As much as people like to look at the teams around Liverpool in the table, formulating complex routes into the Champions League despite a poor points per game return and Arsenal, Chelsea, and Newcastle all sitting ahead of them, the reality is that the number of points a club ends the season with leads to remarkably consistent results. Based on their performances as manager last season at Liverpool, in every season over the past decade Roy Hodgson would have finished within one spot of eleventh and Kenny Dalglish would have finished within one spot of fourth. Up or down year, there isn't that much variance—and certainly there isn't enough to allow Liverpool to magically sneak into fourth without a massive uptick in points per game before the end of this campaign.
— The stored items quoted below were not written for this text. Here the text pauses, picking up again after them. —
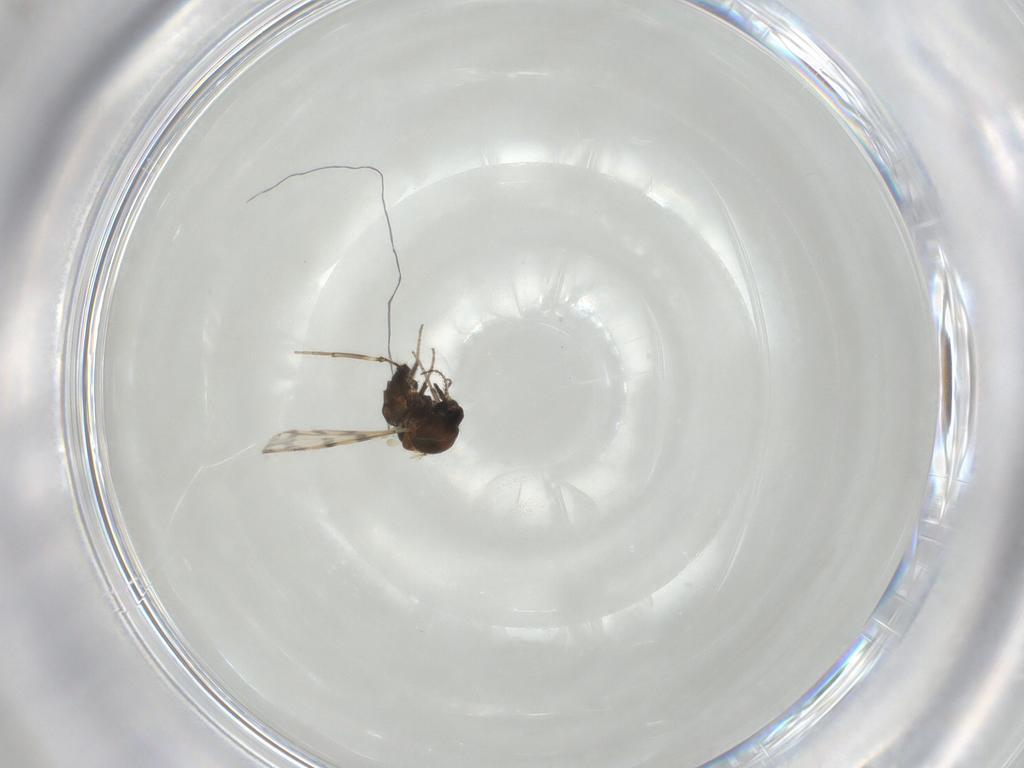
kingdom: Animalia
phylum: Arthropoda
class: Insecta
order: Diptera
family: Ceratopogonidae
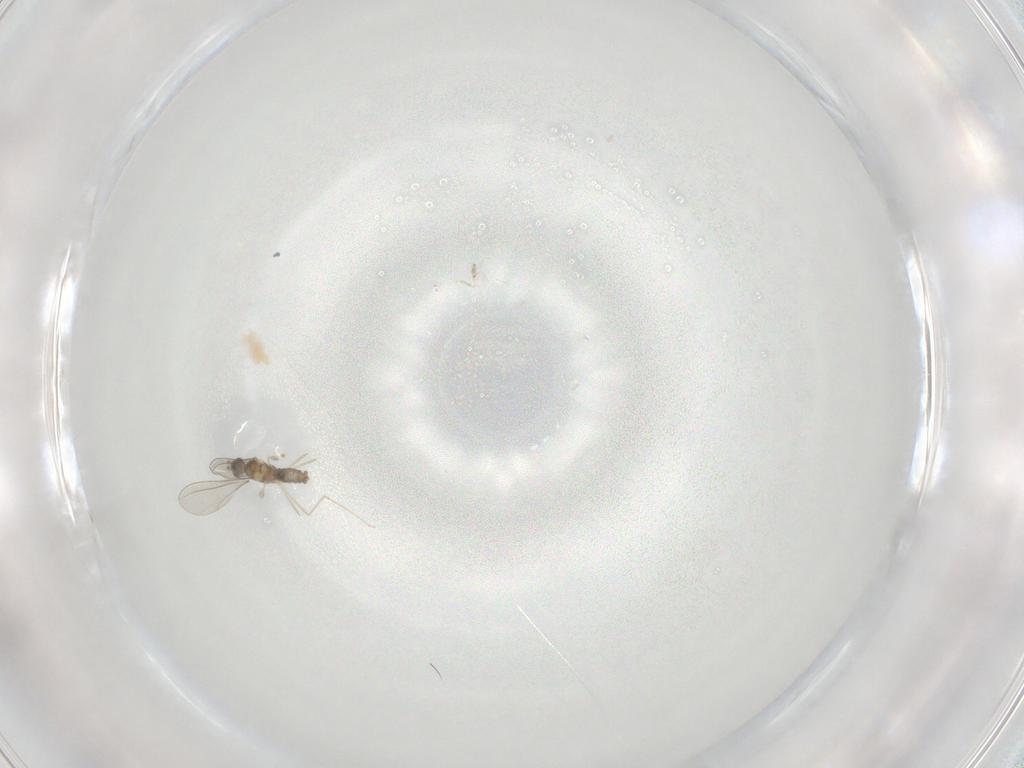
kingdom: Animalia
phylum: Arthropoda
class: Insecta
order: Diptera
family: Cecidomyiidae
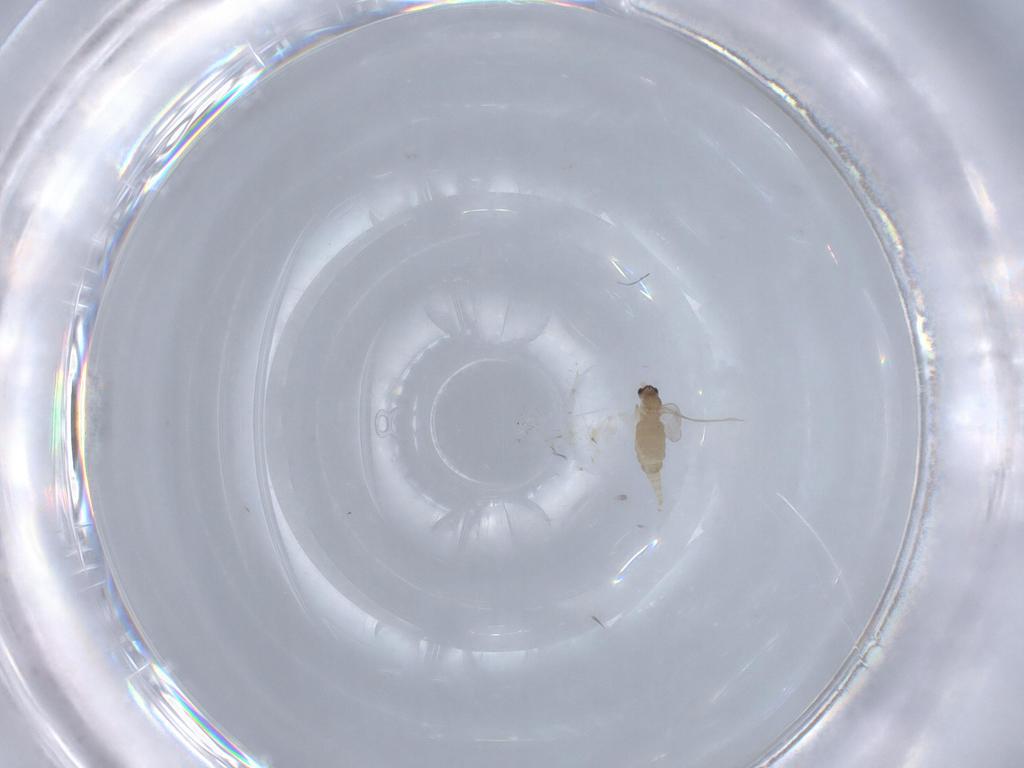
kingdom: Animalia
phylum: Arthropoda
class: Insecta
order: Diptera
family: Cecidomyiidae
It's also worth considering that the 1.56 points per game managed so far this season by Kenny Dalglish and his heavily overhauled squad is actually worse than the 1.66 points per game delivered by Rafa Benitez in his final season at the club. Those 1.66 points per game, not considered anywhere near good enough by Christian Purlsow despite a depleted squad and a record Premier League points haul the previous season, would have equated to a fifth or sixth place finish most years, with the occasional outlier of fourth or seventh place in seasons where point totals overall in the league were unusually high or low.
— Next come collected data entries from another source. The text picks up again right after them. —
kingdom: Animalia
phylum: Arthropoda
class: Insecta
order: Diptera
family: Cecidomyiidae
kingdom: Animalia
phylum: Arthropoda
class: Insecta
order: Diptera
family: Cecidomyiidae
The 2.26 points per game that Benitez earned the season before, on the other hand, would have equated to consistent top two finishes over the past decade—including three Premier League titles. And that's the level of performance Liverpool likely need over the remaining thirteen games to have a realistic shot at finishing in the top four. Because as with the four other points per game tallies we've so far looked at, with one notable outlier the 1.56 points per game managed so far this season is worth a fifth to seventh place finish every year—it simply isn't good enough.
The outlier ninth place finish the current squad's points per game number achieves is, of course, from the season where Benitez' 1.66 points per game led to a lowly seventh place finish. Aside from that, though, over the past ten years the current form the club is on once again leads to a consistent finishing position.
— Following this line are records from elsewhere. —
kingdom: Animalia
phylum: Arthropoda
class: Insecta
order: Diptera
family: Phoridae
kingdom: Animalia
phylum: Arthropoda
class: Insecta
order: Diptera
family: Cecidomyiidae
The total number of points it takes to reach fourth has also been a fairly consistent thing, and on current form one of Arsenal or Chelsea would be the pick to grab the final Champions League berth with 65 points from 1.72 points per game. That's just three points and .07 points per game less then the decade average of 68 points to finish in fourth, and with three clubs ahead of Liverpool all battling it out it's hardly a stretch to think that one of them at least could go on a slight run to end the season, thereby setting the bar for a top four finish even higher.
Even if they don't, though, and even if the fourth place side ends with a slightly low 65 points, it would still mean Liverpool would need two points per game over the rest of the season to reach that level. In the end, no matter how you come at it and no matter the convoluted roads to a top four finish that can be conjured up, points per game and how it equates to final table standing is all that really matters—and it's been remarkably consistent over the past decade. Moreover, even the most convoluted route would likely require Liverpool to secure two points per game over the final thirteen games.
That's the reality of where Liverpool stands right now in the race for fourth; that's the challenge the club faces if it wants to make a run. Certainly it isn't impossible, but it's a far, far tougher road than many who look at the table and only see the club four points out of fourth would like to believe.